(Task data)

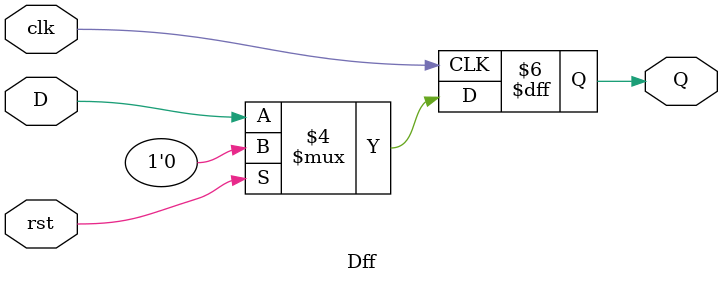
<source format=v>
`timescale 1ns / 1ps


module Dff(Q,D,clk,rst);
input D,clk,rst;
output reg Q;
always @(posedge clk)
begin
if(rst==1'b1)
Q<=1'b0;
else
Q<=D;
end;
endmodule

</source>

(End Task data)

** What the exercise asks **
All of the records above must be copied exactly, except for the pictures.

** Answer space **
<source format=v>
`timescale 1ns / 1ps


module Dff(Q,D,clk,rst);
input D,clk,rst;
output reg Q;
always @(posedge clk)
begin
if(rst==1'b1)
Q<=1'b0;
else
Q<=D;
end;
endmodule

</source>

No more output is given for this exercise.